> [Brief A] In the message below about the "params" version, rewrite the stretch from "I kinda feel" through "explaining it, etc." and swap "branch" for "fork".

> [Document excerpt]

Hello all,

I kinda feel bad that this has turned into kind-of an ordeal.
Or at least it seems like it has.

I'm rather rooting for the "params" version, and agree with Floris that
"parametrize" should be supported for eternity.

This is not something urgent, of course.
One option is to implement the params version on a branch, and let everyone
who cares know where it is.
We could try it out, play with it, write up a few examples and see how it
looks, try explaining it, etc.
Then make a decision of whether it's worth including or not.

WRT the plugin version, if it would end up being an ugly thing that
shouldn't be used as an example for others, then it's probably not a good
idea.

In any case, I admire all of you and will stand behind whatever decision is
made.

> [Given information]
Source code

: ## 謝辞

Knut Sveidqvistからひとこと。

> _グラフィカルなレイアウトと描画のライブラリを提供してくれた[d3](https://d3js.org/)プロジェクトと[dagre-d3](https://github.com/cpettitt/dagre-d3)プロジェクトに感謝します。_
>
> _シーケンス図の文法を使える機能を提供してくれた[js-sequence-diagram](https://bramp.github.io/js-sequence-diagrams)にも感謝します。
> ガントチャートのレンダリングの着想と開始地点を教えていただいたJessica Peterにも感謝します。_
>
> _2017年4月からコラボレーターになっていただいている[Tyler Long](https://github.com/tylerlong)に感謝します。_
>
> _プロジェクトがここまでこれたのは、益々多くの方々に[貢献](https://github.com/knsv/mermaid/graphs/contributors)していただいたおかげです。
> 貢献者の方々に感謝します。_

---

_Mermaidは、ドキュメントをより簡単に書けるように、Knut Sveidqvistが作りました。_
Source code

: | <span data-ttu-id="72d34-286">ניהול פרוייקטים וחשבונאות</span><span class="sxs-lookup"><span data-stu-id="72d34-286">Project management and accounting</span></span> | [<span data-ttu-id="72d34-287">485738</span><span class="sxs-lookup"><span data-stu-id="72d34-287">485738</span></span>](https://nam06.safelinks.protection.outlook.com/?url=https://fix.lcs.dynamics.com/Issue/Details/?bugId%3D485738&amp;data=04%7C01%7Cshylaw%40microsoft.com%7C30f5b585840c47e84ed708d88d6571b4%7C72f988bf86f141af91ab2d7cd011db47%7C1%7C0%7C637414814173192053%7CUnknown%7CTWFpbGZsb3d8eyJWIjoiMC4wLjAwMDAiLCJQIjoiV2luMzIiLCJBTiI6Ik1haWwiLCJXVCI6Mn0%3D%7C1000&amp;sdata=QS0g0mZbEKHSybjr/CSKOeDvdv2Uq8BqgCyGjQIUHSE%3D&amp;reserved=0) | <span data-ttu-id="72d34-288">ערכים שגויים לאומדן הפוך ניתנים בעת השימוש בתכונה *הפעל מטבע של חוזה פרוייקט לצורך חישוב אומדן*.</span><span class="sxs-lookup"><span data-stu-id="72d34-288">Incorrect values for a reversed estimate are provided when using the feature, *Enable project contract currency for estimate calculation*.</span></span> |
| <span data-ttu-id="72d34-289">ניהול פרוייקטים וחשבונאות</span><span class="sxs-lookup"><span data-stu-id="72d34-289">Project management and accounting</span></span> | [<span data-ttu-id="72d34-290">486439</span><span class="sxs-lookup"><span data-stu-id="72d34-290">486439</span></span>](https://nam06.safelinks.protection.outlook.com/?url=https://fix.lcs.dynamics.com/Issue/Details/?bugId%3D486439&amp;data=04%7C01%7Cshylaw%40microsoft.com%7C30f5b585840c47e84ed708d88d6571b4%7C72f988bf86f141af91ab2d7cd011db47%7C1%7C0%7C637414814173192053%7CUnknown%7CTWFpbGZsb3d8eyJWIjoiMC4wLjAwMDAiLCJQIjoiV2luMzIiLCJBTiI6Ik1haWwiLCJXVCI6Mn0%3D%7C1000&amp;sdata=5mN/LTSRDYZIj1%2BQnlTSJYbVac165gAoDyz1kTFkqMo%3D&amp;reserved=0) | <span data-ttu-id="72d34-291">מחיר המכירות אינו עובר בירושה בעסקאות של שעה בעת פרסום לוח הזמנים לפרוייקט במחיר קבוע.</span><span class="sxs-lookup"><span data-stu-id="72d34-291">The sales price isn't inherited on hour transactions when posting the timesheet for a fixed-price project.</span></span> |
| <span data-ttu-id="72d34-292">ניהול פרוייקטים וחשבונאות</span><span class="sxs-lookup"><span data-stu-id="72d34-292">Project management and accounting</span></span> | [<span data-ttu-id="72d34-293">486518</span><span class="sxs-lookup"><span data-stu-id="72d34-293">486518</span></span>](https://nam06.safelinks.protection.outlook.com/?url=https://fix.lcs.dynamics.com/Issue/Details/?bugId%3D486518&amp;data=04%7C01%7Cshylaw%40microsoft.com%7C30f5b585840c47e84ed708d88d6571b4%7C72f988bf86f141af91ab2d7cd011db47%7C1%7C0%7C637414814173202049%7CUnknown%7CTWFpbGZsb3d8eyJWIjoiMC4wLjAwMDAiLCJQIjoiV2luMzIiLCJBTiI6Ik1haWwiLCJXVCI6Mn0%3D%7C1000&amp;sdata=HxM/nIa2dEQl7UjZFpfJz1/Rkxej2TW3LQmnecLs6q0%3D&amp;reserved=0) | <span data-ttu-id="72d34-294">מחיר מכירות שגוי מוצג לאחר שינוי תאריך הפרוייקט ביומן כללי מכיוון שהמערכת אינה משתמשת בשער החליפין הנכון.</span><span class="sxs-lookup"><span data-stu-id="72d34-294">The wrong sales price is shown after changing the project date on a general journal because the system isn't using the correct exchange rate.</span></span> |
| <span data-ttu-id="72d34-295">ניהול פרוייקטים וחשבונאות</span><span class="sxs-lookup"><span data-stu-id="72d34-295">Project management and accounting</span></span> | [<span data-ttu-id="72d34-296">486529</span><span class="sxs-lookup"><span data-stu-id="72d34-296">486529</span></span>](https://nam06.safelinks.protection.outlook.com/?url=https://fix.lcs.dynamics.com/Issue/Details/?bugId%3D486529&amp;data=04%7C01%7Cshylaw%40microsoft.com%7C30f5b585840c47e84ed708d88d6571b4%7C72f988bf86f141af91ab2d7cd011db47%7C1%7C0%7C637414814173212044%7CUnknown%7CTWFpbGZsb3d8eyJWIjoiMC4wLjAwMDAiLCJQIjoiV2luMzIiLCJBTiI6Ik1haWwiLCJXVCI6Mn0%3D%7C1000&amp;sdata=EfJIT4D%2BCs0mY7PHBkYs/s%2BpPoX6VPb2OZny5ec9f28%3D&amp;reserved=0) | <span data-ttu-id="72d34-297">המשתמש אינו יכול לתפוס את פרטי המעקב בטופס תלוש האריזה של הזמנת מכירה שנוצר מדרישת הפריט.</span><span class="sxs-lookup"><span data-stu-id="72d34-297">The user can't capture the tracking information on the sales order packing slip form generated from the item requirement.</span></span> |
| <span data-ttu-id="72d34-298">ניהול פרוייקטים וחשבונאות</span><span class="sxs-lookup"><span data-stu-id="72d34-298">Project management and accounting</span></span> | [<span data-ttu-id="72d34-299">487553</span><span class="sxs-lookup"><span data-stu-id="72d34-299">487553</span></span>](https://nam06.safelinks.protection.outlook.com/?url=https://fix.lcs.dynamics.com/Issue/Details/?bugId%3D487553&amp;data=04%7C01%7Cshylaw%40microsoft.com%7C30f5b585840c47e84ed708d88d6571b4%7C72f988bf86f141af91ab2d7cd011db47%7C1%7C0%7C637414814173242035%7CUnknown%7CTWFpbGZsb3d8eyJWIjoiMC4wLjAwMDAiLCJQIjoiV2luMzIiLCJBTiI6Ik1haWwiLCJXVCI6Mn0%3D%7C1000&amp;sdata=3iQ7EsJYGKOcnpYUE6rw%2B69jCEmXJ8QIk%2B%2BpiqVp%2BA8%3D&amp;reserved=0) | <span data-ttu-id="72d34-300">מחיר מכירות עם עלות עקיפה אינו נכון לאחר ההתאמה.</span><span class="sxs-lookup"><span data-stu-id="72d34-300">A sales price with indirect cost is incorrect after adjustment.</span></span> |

> [Brief B] Which lines of the records contain the string "github"? Copy each of them.

> [Expected output A]
I kinda feel bad that this has turned into kind-of an ordeal.
Or at least it seems like it has.

I'm rather rooting for the "params" version, and agree with Floris that
"parametrize" should be supported for eternity.

This is not something urgent, of course.
One option is to implement the params version on a fork, and let everyone
who cares know where it is.
We could try it out, play with it, write up a few examples and see how it
looks, try explaining it, etc.

> [Expected output B]
> _グラフィカルなレイアウトと描画のライブラリを提供してくれた[d3](https://d3js.org/)プロジェクトと[dagre-d3](https://github.com/cpettitt/dagre-d3)プロジェクトに感謝します。_
> _シーケンス図の文法を使える機能を提供してくれた[js-sequence-diagram](https://bramp.github.io/js-sequence-diagrams)にも感謝します。
> _2017年4月からコラボレーターになっていただいている[Tyler Long](https://github.com/tylerlong)に感謝します。_
> _プロジェクトがここまでこれたのは、益々多くの方々に[貢献](https://github.com/knsv/mermaid/graphs/contributors)していただいたおかげです。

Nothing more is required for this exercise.